Pochi giorni fa il presidente del Brasile, Jair Bolsonaro, ha accusato Leonardo DiCaprio, stella hollywoodiana dalla spiccata coscienza ambientalista, di aver finanziato i roghi che negli scorsi mesi hanno devastato l’Amazzonia brasiliana. Bolsonaro non ha offerto alcuna prova a sostegno delle sue affermazioni, rilasciate nel corso di una trasmissione in diretta Facebook e ribadite nei giorni seguenti, che fanno eco a quelle di agosto, quando aveva addossato la responsabilità degli incendi ai gruppi ambientalisti.
La risposta dell’attore non si è fatta attendere.
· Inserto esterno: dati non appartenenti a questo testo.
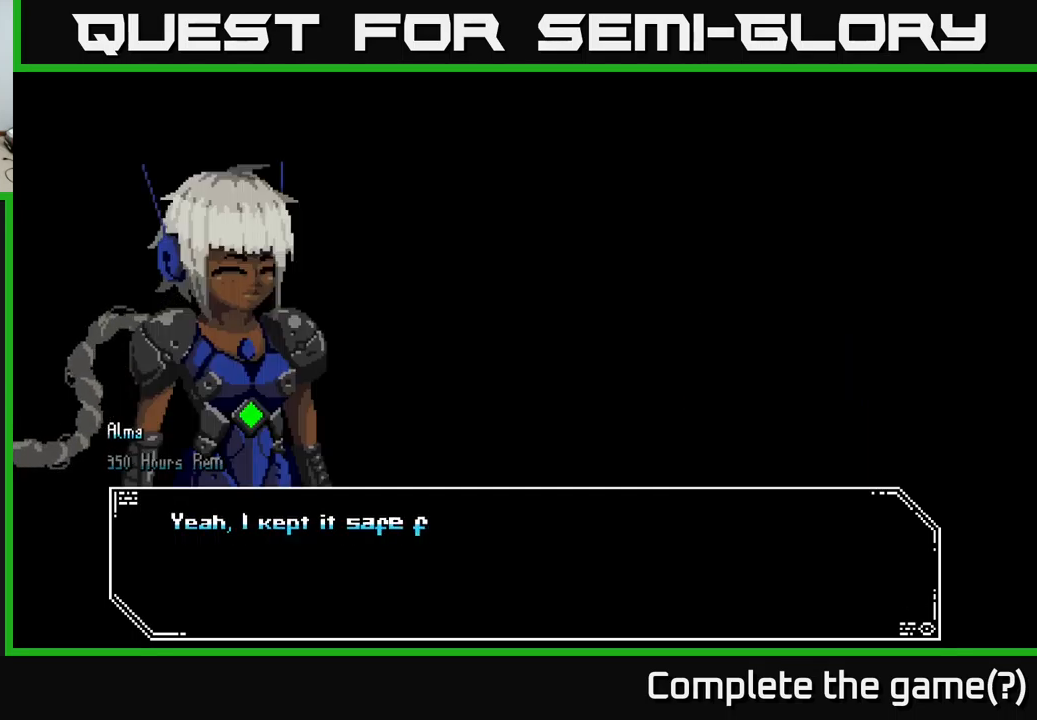
{"buttons": [], "left_stick": "center", "right_stick": "center", "events": []}
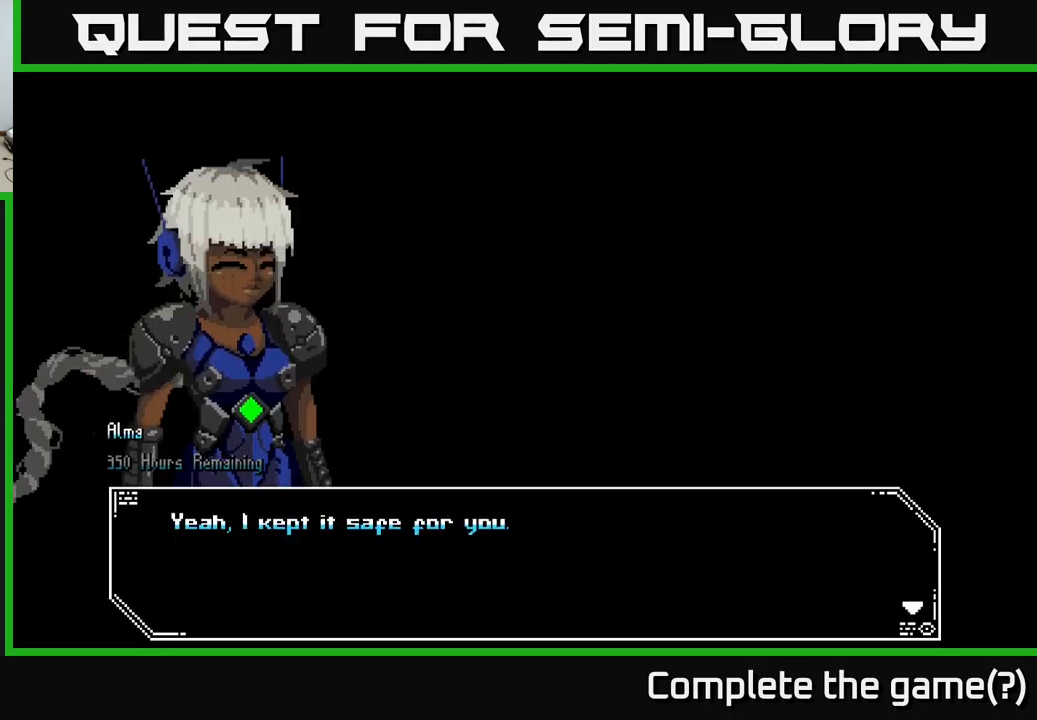
{"buttons": [], "left_stick": "center", "right_stick": "center", "events": []}
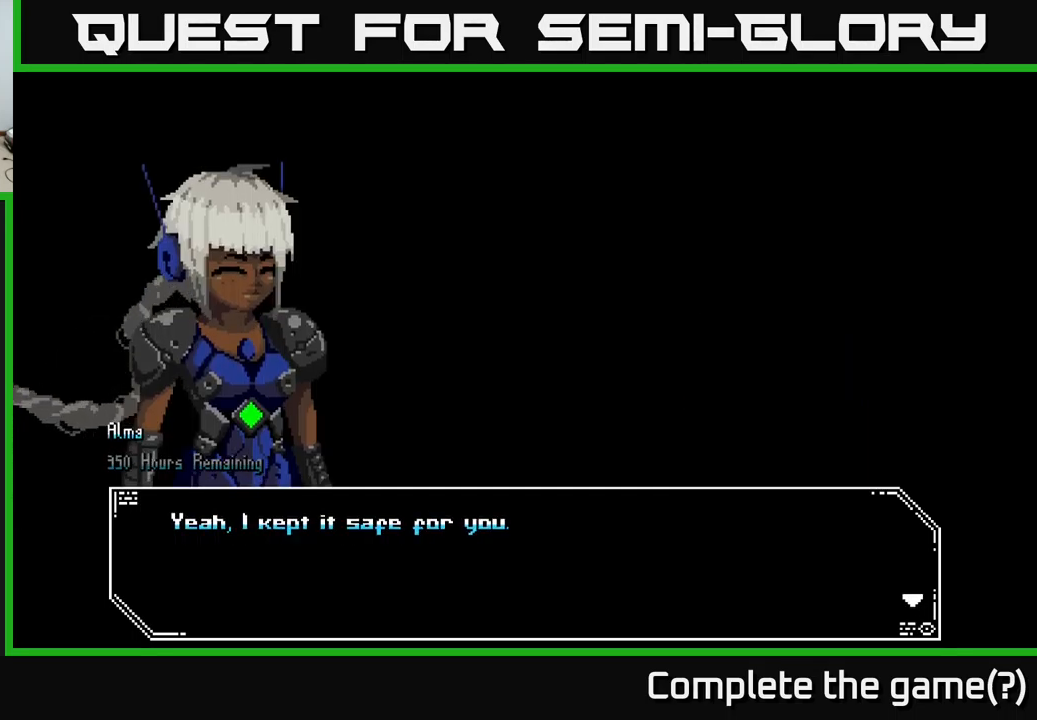
{"buttons": [], "left_stick": "center", "right_stick": "center", "events": []}
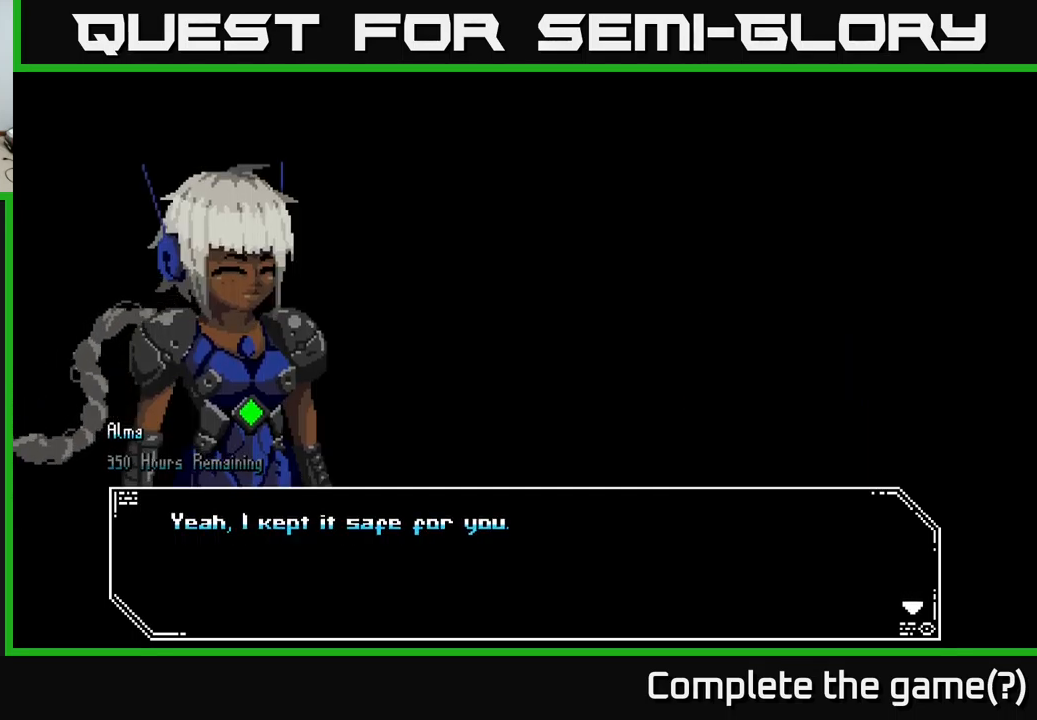
{"buttons": [], "left_stick": "center", "right_stick": "center", "events": []}
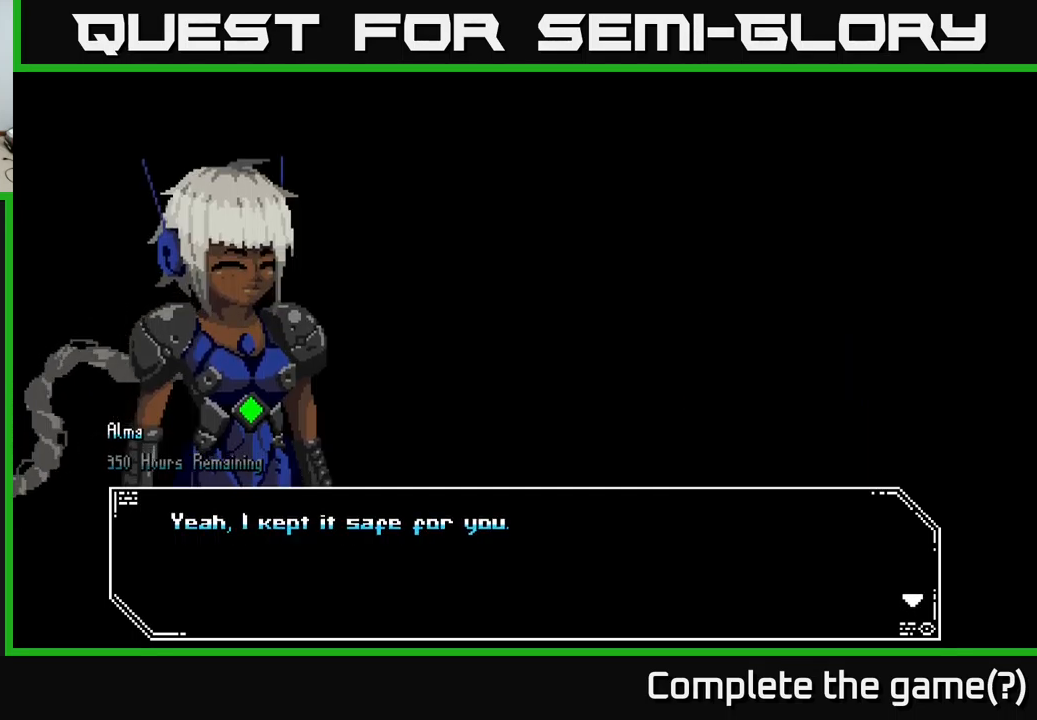
{"buttons": [], "left_stick": "center", "right_stick": "center", "events": []}
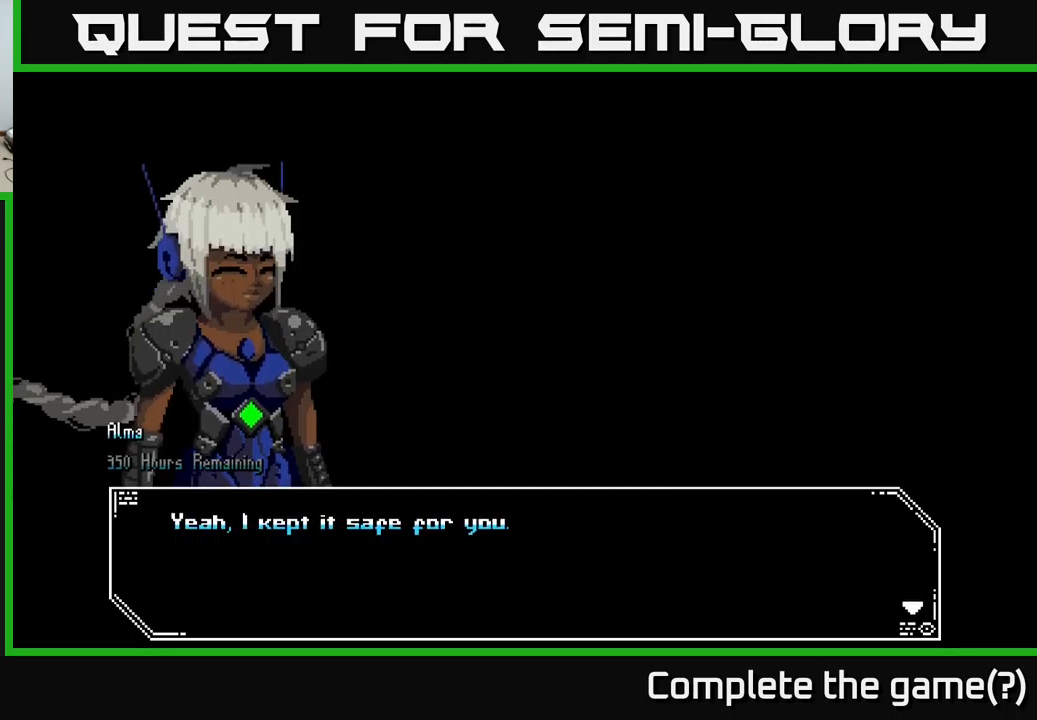
{"buttons": [], "left_stick": "center", "right_stick": "center", "events": []}
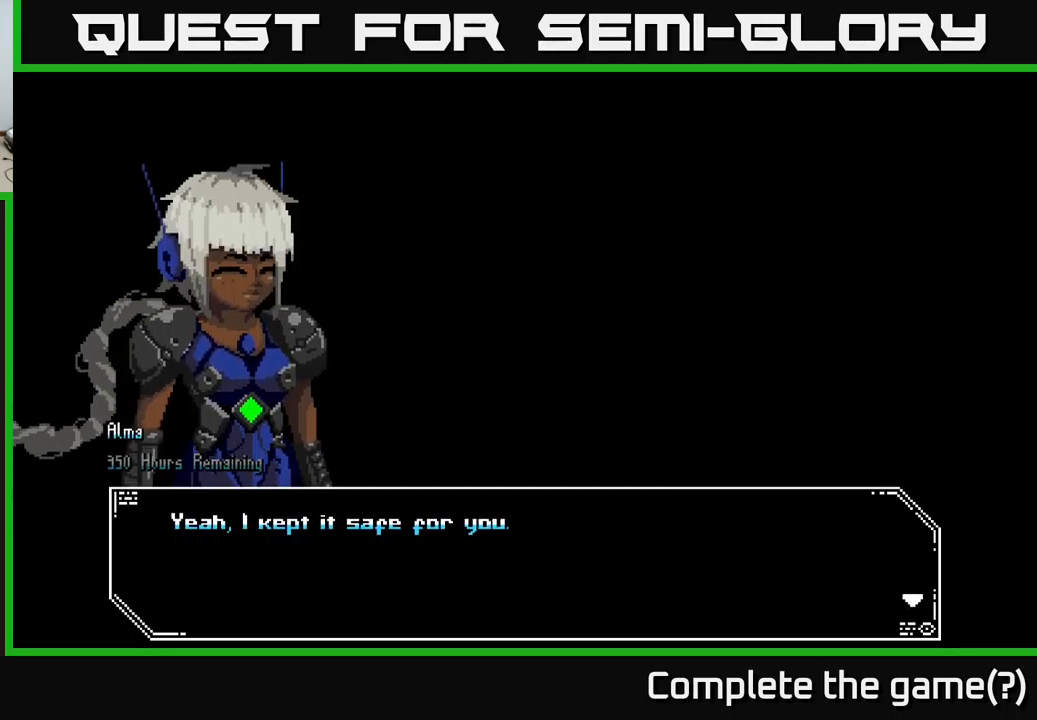
{"buttons": ["A"], "left_stick": "center", "right_stick": "center", "events": [[367, "A", "down"]]}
Sabato scorso DiCaprio ha affermato che non permetterà a Bolsonaro di ostacolare il suo sostegno alla foresta pluviale amazzonica. “In questo momento di crisi per l’Amazzonia, sostengo il popolo brasiliano che lavora per salvare il proprio patrimonio naturale e culturale – ha scritto DiCaprio su Instagram -. Sono un esempio straordinario e commovente dell’impegno e della passione necessari per salvare l’ambiente”.
Il presidente brasiliano, in carica dallo scorso gennaio, ha accusato il Wwf di aver pagato i pompieri per appiccare le fiamme nella foresta e scattare fotografie, che sarebbero poi servite per chiedere donazioni. DiCaprio avrebbe poi finanziato l’organizzazione con 500mila dollari, rendendosi così responsabile agli occhi di Bolsonaro.
Le accuse sono arrivate pochi giorni dopo l’arresto di quattro volontari di ong che si occupano della conservazione dell’Amazzonia, a loro volta sospettati (attualmente non c’è alcuna prova contro di loro) di aver innescato gli incendi per ottenere finanziamenti. DiCaprio ha precisato che “pur essendo degne di sostegno, non abbiamo finanziato le organizzazioni prese di mira”, mentre il Wwf ha negato di aver ricevuto un contributo dalla fondazione dell’attore e di ottenere foto dai pompieri.
Da subito Bolsonaro si è scagliato contro attivisti e gruppi ambientalisti per la loro preoccupazione per gli incendi scoppiati in Amazzonia. Forse quella del presidente brasiliano è una strategia per alleggerire la pressione su di sé, dato che la visibilità globale che hanno avuto i gravi roghi ha contribuito ad attirare l’attenzione sul netto aumento della deforestazione da quando è entrato in carica. Questo incremento, che minaccia la sopravvivenza stessa della foresta amazzonica, è causato dall’incremento dell’agricoltura intensiva e dell’estrazione mineraria, sostenuti da Bolsonaro a discapito dei nativi.